Bill Russell, president of the Lake Norman Chamber of Commerce, asked Sisson and Jenatian to present opposing views on House Bill 63 during a Friday Focus session at the Flatiron Kitchen and Taphouse Restaurant. The bill doesn’t override other laws prohibiting people – even with legal permits to carry concealed firearms – to bring their weapons into any establishment serving alcohol.
“We totally support gun rights and the ability of citizens to protect themselves,” Jenatian said. “But the new leadership in the General Assembly says ‘We will protect business rights and get government out of business.’
“But this would create another bureaucracy to tell people how to run their businesses.”

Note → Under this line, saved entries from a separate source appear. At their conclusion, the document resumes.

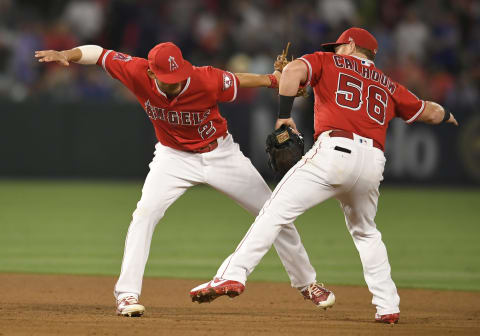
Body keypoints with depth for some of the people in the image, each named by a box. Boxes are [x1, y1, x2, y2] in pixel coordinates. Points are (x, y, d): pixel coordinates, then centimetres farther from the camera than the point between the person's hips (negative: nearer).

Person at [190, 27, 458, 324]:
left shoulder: (329, 62, 18)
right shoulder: (388, 85, 28)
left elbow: (294, 69, -2)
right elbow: (428, 112, 38)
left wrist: (284, 114, 1)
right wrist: (445, 115, 60)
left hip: (334, 151, -5)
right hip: (373, 164, 5)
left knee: (276, 212, -6)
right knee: (366, 232, 26)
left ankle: (233, 275, -19)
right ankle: (388, 307, 18)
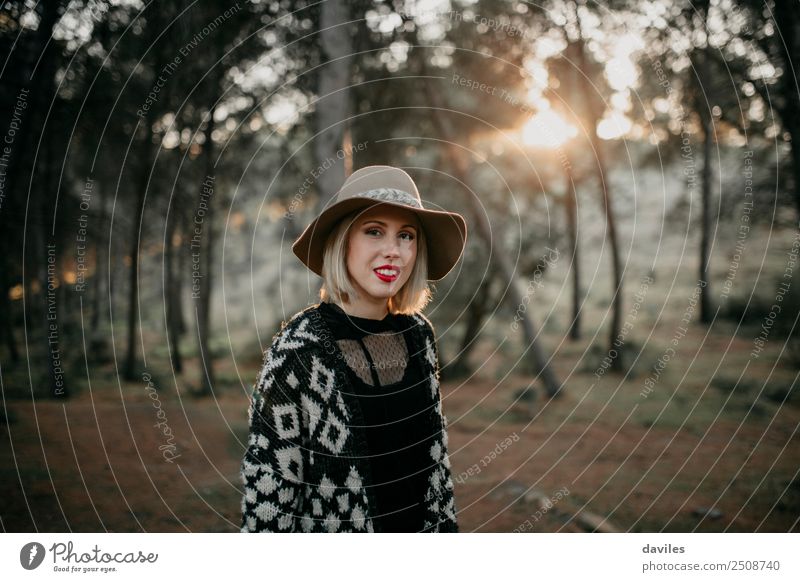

Russell chose Sisson to speak because he and his wife, Tricia, will open Range at Lake Norman this fall, a new shooting range that will offer 15 bays for shooting and space for tactical, training exercises for police and others.
In his first comments to the chamber group, Sisson said House Bill 63 will “get us a little bit closer to protecting ourselves.” He and his wife are among 14,000 “concealed-carry permit holders” in Mecklenburg County.
“Criminals don’t pay attention to the law, and this (bill) would level the playing field,” Sisson said.
In the end, Sisson said he agrees with Jenatian and doesn’t favor any more rules that tell business owners how they must operate.